##### Reading passage
= Communist Party of Canada (Marxist–Leninist) candidates in the 2008 Canadian federal election =

The Communist Party of Canada (Marxist-Leninist) fielded fifty-nine candidates in the 2008 Canadian federal election, none of whom were elected. Information about these candidates may be found on this page.

==Quebec==

===Hull—Aylmer: Gabriel Girard-Bernier===
Gabriel Girard-Bernier is a perennial candidate for the Marxist-Leninist Party. He received 121 votes (0.23%), finishing sixth against Liberal incumbent Marcel Proulx.

==Ontario==

===Guelph: Manuel Couto===
Manuel Couto has been a Marxist-Leninist Party candidate in four federal elections. He joined the party while attending the University of Guelph in 1980 and has said that he did so to defend the right to education and oppose the threat of war. A resident of Toronto, he does not appear to have participated in candidates' debates in 2004, 2006, or 2008. He has described himself at different times as an industrial worker, a small business person, and self-employed. He is married to Elaine Couto, who is also a perennial candidate for the party.

Electoral record
| Election | Division | Party | Votes | % | Place | Winner |
|---|---|---|---|---|---|---|
| 2000 federal | Guelph–Wellington | Marxist-Leninist | 68 | 0.12 | 8/8 | Brenda Chamberlain, Liberal |
| 2004 federal | Guelph | Marxist-Leninist | 66 | 0.13 | 7/7 | Brenda Chamberlain, Liberal |
| 2006 federal | Guelph | Marxist-Leninist | 45 | 0.07 | 7/7 | Brenda Chamberlain, Liberal |
| 2008 federal | Guelph | Marxist-Leninist | 29 | 0.05 | 10/10 | Frank Valeriote, Liberal |

===Ottawa Centre: Pierre Soublière===
Pierre Soublière is a perennial candidate for the Marxist-Leninist Party. He received 95 votes (0.15%) in 2008, finishing sixth against New Democratic Party incumbent Paul Dewar.
##########
== Problem set ==
1. From the page on the party's 2008 candidates:
(a) How many candidates did the Communist Party of Canada (Marxist-Leninist) field in the 2008 federal election?
(b) In what year did Manuel Couto join the party?
(c) How many votes did Pierre Soublière receive in 2008?
2. Could you carry on with the page on the party's 2008 candidates from where it stops?
The listing after this has no connection to the page on the party's 2008 candidates.
##### Given entries
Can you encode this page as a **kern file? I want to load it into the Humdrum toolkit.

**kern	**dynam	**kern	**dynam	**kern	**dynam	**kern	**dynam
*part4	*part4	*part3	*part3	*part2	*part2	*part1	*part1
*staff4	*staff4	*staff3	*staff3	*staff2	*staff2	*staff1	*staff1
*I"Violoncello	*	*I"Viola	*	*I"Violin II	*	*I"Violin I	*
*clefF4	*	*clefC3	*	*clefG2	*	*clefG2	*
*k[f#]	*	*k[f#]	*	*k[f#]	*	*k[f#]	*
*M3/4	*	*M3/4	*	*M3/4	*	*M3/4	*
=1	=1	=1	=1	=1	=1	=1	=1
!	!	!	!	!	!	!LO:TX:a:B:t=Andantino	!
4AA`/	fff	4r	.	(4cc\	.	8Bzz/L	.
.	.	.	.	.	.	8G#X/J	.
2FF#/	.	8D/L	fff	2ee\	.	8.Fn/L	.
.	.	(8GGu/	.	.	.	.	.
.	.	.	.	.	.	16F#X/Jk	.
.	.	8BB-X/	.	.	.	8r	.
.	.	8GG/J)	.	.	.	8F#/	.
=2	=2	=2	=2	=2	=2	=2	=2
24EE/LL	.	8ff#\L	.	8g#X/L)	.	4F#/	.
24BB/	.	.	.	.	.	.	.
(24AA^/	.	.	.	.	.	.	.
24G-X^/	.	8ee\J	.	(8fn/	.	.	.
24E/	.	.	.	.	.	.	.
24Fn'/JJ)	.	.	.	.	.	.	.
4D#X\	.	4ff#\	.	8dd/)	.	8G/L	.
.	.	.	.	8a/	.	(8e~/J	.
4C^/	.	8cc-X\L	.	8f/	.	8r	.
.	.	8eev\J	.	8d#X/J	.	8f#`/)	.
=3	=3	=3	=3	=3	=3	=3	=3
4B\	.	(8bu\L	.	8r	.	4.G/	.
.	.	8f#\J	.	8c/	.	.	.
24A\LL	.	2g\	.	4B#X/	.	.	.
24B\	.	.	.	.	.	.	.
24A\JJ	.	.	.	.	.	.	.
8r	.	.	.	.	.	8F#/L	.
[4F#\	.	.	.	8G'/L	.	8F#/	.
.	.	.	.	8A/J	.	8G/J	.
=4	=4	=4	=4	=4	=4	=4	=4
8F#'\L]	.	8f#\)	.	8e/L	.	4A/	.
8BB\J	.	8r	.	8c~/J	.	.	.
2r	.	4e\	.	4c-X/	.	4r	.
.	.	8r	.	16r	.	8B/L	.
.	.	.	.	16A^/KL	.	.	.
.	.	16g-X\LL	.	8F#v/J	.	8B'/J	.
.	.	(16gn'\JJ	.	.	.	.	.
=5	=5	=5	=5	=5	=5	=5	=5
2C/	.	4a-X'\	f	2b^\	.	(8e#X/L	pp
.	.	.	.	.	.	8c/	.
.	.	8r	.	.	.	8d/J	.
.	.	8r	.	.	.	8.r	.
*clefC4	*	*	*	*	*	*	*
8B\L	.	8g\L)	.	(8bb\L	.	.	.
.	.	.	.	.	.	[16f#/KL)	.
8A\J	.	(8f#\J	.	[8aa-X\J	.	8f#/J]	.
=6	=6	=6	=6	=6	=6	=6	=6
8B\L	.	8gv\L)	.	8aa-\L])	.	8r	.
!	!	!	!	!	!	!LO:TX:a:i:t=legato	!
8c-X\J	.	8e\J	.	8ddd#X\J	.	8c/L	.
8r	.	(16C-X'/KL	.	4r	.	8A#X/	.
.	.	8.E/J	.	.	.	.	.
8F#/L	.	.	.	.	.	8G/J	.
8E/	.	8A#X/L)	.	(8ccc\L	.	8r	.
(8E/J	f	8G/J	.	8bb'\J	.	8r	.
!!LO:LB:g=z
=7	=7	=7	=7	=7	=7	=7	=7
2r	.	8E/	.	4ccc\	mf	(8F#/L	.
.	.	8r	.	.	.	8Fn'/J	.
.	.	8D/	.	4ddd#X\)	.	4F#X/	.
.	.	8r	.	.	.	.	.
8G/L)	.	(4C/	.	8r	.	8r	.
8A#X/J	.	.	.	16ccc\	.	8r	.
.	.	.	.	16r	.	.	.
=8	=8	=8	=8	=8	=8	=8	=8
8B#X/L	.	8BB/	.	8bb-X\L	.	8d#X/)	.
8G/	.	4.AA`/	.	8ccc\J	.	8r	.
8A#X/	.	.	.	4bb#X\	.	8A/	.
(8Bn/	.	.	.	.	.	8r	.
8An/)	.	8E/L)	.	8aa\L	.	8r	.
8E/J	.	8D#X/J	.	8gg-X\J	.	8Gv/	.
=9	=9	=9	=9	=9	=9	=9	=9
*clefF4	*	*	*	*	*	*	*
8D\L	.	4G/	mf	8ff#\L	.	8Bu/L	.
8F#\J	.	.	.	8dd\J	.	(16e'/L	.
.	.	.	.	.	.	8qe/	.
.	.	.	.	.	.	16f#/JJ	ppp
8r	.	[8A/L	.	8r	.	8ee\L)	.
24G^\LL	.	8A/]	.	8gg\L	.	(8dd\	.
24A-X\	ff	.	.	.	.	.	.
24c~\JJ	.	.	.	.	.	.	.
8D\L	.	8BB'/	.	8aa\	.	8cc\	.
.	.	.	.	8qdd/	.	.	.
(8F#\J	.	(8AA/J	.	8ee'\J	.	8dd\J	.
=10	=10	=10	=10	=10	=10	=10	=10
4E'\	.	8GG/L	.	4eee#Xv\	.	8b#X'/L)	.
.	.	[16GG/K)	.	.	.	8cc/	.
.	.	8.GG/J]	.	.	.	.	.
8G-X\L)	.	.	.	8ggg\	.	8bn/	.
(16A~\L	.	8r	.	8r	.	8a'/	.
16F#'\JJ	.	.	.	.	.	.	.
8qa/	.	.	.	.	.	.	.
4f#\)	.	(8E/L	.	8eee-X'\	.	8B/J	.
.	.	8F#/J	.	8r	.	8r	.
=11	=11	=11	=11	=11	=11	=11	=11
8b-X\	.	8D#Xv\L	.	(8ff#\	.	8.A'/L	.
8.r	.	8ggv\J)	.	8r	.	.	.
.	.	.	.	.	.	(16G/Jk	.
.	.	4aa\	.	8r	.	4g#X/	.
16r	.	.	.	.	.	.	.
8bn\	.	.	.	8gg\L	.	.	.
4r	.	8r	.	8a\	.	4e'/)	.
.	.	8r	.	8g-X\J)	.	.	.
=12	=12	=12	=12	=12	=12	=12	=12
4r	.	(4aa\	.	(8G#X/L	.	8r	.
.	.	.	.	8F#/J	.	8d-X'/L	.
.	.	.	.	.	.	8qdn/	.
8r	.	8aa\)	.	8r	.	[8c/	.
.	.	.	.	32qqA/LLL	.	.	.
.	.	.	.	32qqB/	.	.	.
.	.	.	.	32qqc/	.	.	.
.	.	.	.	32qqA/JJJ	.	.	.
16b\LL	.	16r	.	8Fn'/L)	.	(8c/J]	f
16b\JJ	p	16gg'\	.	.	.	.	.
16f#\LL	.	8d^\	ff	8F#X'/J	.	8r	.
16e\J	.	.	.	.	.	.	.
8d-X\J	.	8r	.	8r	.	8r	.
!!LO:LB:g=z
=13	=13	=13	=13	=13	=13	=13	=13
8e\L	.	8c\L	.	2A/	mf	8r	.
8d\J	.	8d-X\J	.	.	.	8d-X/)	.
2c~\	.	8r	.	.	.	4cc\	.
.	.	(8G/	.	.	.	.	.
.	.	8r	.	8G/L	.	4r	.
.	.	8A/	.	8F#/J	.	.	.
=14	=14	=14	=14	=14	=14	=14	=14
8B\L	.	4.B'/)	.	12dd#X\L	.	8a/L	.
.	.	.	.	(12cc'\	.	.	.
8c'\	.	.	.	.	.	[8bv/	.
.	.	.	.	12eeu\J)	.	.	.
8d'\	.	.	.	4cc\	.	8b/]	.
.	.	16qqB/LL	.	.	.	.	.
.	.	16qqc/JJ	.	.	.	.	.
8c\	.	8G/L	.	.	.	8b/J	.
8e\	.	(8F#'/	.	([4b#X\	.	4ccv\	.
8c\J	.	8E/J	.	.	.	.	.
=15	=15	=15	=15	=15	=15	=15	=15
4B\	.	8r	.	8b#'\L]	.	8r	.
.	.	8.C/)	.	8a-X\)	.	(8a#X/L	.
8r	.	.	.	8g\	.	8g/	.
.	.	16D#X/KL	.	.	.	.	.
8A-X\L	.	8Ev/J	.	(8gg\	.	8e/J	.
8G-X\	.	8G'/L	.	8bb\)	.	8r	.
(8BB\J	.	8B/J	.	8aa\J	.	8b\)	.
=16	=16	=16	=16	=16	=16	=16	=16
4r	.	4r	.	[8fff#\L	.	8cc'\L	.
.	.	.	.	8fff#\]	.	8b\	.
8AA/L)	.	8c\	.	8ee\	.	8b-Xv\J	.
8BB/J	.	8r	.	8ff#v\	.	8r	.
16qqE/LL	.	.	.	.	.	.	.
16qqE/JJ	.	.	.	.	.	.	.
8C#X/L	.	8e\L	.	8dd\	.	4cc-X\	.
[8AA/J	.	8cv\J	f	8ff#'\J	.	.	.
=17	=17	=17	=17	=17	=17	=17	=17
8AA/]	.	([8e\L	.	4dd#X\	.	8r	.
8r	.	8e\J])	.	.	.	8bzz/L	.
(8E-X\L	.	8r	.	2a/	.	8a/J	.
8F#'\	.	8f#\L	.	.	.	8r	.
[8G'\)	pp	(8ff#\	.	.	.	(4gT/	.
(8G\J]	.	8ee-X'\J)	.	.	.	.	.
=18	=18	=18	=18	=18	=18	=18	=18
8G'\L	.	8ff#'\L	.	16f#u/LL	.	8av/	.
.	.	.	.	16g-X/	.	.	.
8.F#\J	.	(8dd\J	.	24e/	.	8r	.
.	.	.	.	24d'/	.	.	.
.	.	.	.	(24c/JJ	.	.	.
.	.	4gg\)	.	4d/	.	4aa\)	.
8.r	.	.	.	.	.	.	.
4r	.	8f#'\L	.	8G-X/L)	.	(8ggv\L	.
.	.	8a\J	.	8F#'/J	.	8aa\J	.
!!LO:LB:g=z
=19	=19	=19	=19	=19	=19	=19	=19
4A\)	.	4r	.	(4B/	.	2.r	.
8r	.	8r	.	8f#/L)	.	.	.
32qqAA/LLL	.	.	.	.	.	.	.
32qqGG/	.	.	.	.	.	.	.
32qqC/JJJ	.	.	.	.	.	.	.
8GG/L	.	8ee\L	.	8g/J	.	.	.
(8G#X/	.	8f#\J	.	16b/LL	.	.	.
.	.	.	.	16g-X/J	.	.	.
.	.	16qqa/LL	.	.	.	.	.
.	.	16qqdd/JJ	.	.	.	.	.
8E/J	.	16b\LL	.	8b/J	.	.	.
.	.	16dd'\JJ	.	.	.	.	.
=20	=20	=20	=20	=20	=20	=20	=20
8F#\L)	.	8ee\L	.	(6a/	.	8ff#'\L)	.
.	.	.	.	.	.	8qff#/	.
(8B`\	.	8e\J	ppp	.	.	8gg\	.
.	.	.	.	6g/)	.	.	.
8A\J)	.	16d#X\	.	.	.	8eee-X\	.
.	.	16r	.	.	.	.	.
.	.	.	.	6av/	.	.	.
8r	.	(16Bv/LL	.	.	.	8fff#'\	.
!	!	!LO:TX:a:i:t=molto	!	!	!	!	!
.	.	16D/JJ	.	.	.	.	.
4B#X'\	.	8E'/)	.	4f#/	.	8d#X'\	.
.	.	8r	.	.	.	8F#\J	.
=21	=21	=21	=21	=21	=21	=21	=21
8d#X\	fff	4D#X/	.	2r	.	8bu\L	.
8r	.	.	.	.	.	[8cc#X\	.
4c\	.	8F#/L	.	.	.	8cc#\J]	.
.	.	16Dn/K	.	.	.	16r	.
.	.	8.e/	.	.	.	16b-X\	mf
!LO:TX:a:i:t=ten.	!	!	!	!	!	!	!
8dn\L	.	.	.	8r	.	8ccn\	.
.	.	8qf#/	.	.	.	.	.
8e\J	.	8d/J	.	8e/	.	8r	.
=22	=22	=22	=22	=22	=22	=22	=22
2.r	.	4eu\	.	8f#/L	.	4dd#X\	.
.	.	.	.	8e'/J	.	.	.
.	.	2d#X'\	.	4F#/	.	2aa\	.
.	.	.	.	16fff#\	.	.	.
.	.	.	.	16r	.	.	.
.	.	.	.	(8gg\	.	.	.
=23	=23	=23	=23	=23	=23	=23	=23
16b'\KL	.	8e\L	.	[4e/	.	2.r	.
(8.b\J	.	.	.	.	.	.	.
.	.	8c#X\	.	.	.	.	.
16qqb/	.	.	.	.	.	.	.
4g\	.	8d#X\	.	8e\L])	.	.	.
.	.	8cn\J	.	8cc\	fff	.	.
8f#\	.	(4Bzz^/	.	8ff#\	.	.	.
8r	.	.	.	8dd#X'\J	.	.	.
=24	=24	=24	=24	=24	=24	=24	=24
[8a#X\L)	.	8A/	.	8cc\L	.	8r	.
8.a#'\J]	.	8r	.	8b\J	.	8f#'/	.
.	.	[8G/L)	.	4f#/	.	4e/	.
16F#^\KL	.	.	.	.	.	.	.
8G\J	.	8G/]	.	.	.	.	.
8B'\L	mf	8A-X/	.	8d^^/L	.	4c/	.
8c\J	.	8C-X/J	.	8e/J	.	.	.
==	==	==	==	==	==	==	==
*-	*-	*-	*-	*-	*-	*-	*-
##########
== Task-by-task answers ==
1.
(a) Fifty-nine.
(b) 1980.
(c) 95.

2.
===Peterborough: Elaine Couto===
Elaine Couto was born in Bruce County, Ontario, and became active with the Marxist-Leninist Party while attending university. In this time, she called for Canada to withdraw from the North Atlantic Treaty Organization (NATO) and the North American Aerospace Defence Command (NORAD). She worked on the New Hamilton Weekly journal in the early 1990s with fellow party member Rolf Gerstenberger, and has been a receptionist and sales manager. She has also written for TML Daily, the online newspaper of the Marxist-Leninist Party. In 2008, she described herself as self-employed.

Couto is a perennial candidate. She first sought election to public office in the 1993 federal election as a candidate of the Canadian Party for Renewal, an unregistered party affiliated with the Marxist-Leninist Party. In every federal election since then, she has campaigned as an official Marxist-Leninist candidate. She also ran in the 1999 provincial election, appearing on the ballot as an independent candidate since the Marxist-Leninists are not registered at the provincial level.

Couto lived in Toronto in 2008 and said that she chose to run in Peterborough because it was a city with many working people. She said that her party was focused on reforming Canada's political system in ways that would empower the people.

She is married to Manuel Couto, who is also a perennial candidate for the Marxist-Leninist Party.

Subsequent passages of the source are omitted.